─── Records provided ───

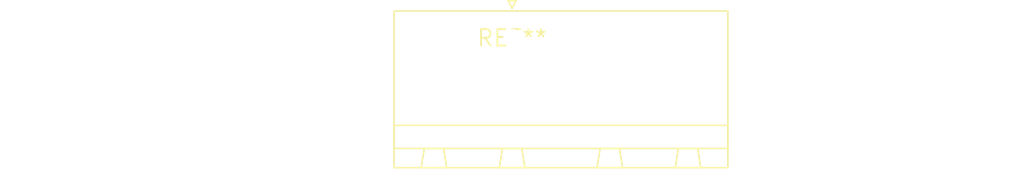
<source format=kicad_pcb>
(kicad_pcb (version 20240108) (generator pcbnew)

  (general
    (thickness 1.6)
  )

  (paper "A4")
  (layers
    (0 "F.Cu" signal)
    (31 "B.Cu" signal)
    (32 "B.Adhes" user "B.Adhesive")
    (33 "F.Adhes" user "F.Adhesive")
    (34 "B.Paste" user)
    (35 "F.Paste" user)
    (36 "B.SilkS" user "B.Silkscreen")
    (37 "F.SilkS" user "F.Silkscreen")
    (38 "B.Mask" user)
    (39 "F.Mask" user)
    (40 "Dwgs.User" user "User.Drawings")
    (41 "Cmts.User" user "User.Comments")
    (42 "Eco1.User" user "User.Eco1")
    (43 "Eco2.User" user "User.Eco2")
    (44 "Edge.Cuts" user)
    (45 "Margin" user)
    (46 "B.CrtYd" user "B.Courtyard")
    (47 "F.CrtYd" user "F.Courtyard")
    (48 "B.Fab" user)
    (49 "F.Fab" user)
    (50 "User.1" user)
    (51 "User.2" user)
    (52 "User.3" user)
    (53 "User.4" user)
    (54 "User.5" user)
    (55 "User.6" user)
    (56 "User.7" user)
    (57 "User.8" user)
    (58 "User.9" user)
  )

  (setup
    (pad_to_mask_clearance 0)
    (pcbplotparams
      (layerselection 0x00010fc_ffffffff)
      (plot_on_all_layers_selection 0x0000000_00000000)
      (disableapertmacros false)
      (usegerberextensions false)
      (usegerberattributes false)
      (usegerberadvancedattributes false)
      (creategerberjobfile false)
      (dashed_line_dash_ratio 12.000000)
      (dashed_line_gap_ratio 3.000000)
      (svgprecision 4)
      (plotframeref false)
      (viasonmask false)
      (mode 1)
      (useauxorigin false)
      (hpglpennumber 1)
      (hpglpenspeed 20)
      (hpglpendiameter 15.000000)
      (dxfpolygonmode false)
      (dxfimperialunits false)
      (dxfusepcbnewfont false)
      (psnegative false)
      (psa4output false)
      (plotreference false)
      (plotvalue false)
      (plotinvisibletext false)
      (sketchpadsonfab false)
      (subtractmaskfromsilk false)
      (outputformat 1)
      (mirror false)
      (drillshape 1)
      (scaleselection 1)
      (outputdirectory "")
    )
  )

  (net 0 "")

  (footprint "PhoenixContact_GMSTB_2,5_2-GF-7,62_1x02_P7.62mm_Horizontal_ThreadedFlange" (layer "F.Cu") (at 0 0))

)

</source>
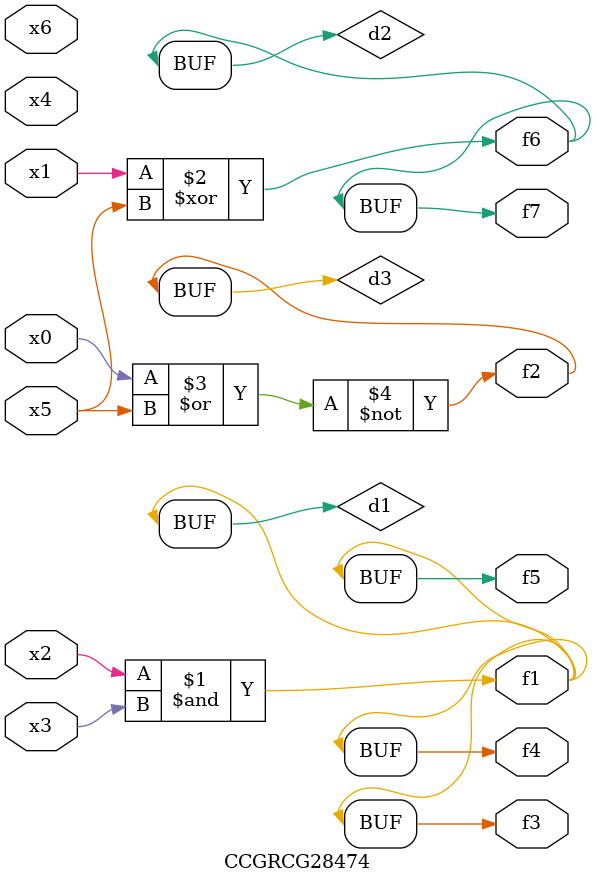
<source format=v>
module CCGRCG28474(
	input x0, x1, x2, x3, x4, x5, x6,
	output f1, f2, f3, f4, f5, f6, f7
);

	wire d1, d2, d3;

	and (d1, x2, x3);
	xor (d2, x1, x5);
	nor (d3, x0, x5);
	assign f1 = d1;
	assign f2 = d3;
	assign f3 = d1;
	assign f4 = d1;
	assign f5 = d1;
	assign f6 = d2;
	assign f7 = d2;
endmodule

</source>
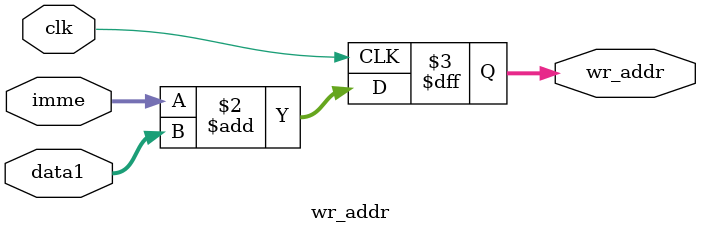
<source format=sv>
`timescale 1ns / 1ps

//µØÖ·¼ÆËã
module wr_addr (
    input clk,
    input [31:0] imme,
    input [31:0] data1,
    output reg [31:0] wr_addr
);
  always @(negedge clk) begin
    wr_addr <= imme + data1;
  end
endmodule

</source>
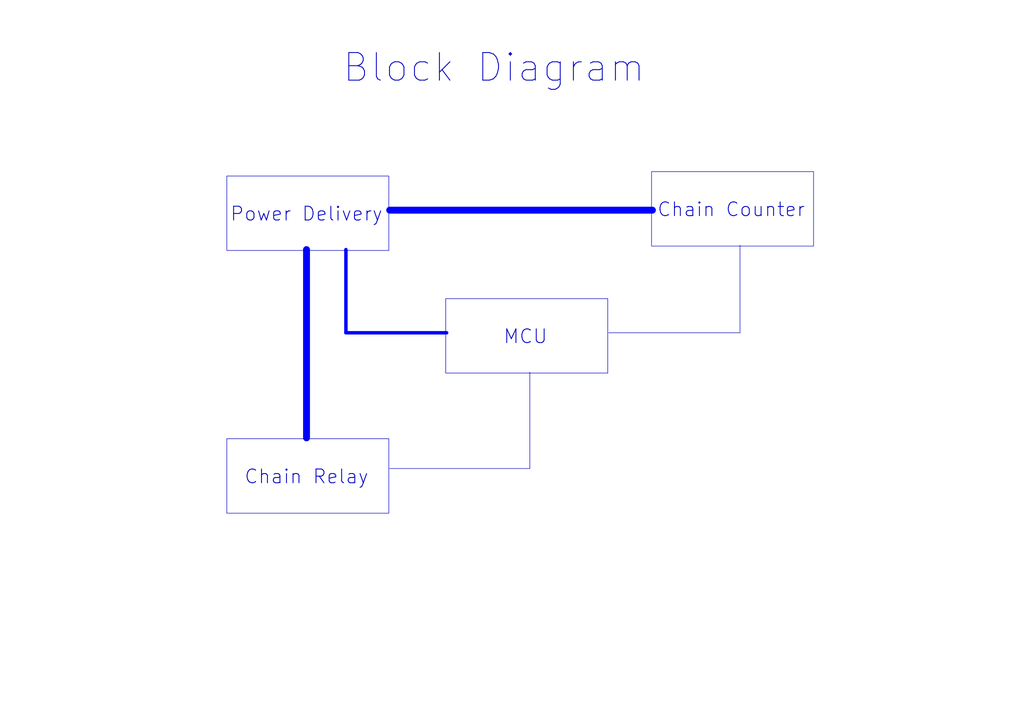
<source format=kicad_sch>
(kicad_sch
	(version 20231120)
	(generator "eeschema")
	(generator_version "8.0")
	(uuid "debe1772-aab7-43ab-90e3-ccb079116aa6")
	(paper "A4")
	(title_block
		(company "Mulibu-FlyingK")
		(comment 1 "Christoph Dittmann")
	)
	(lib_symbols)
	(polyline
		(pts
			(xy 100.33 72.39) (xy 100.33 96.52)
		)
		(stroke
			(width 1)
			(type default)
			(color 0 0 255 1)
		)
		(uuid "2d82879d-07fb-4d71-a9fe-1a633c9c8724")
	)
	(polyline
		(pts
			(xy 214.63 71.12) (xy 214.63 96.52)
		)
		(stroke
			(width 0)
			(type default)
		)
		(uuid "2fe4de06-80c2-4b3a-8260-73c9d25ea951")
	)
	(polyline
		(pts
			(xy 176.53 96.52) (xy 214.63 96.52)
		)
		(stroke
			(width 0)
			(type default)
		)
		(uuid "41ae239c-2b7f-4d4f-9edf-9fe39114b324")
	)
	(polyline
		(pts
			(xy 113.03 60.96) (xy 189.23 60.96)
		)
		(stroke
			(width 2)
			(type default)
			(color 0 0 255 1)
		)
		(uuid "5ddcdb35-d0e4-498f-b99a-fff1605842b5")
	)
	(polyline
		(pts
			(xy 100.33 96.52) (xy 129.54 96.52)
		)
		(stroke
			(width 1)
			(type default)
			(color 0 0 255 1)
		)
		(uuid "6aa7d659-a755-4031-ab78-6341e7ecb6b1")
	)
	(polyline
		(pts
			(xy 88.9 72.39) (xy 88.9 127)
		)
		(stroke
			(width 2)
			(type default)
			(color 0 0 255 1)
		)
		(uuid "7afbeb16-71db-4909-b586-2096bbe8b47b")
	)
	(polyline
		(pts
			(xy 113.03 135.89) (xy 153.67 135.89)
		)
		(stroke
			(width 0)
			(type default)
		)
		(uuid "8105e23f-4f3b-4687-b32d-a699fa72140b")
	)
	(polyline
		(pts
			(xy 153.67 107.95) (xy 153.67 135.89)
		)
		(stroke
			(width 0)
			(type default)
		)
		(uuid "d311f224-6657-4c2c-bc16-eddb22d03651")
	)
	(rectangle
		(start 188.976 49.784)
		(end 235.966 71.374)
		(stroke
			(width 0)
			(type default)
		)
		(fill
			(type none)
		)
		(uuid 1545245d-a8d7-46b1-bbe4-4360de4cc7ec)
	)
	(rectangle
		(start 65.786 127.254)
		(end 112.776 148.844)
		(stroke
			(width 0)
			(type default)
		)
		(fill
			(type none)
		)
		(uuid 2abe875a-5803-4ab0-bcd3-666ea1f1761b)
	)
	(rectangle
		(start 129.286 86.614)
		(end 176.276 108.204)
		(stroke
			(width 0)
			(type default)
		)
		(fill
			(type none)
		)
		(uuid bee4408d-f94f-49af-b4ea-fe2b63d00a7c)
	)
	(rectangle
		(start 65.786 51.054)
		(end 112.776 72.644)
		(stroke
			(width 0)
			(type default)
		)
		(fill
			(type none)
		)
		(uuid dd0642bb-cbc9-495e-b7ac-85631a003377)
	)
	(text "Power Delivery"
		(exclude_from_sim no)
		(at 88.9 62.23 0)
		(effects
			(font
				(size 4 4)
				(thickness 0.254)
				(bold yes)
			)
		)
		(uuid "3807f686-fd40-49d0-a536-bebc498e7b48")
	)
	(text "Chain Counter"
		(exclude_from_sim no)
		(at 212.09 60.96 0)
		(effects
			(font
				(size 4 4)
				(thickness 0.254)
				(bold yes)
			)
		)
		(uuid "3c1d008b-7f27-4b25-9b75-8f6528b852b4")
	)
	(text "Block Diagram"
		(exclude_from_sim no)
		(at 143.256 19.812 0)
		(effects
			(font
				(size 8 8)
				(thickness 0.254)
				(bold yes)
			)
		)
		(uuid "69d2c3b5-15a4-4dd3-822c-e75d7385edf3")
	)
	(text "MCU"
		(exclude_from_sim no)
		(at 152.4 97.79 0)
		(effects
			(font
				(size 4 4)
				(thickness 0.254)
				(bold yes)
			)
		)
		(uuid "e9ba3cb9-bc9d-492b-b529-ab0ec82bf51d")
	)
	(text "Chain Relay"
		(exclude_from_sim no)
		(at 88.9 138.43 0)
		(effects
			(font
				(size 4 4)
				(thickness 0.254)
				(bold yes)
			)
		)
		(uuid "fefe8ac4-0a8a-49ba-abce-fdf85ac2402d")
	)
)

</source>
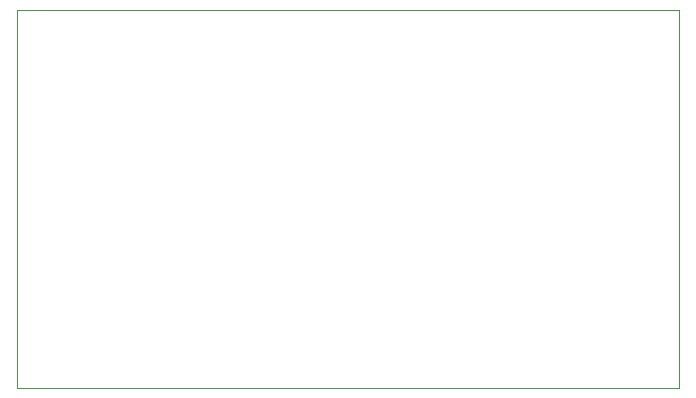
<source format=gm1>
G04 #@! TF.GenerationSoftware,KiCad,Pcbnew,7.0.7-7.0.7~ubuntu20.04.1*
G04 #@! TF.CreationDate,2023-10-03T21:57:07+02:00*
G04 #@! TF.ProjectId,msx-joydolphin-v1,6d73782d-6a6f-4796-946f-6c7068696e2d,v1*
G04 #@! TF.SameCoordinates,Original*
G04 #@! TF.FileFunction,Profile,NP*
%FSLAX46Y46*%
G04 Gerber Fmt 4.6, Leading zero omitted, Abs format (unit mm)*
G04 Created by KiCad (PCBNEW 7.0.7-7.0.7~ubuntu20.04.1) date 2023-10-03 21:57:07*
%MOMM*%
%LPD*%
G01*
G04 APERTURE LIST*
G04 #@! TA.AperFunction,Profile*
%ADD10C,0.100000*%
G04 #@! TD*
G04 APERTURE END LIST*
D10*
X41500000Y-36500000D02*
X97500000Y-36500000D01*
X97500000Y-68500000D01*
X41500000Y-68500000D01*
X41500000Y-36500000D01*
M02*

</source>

───

From the data, pick out every line that includes "input".

§ **Exercise solution**
	input x0, x1, x2, x3, x4, x5, x6,
    input clk,
    input [31:0] imme,
    input [31:0] data1,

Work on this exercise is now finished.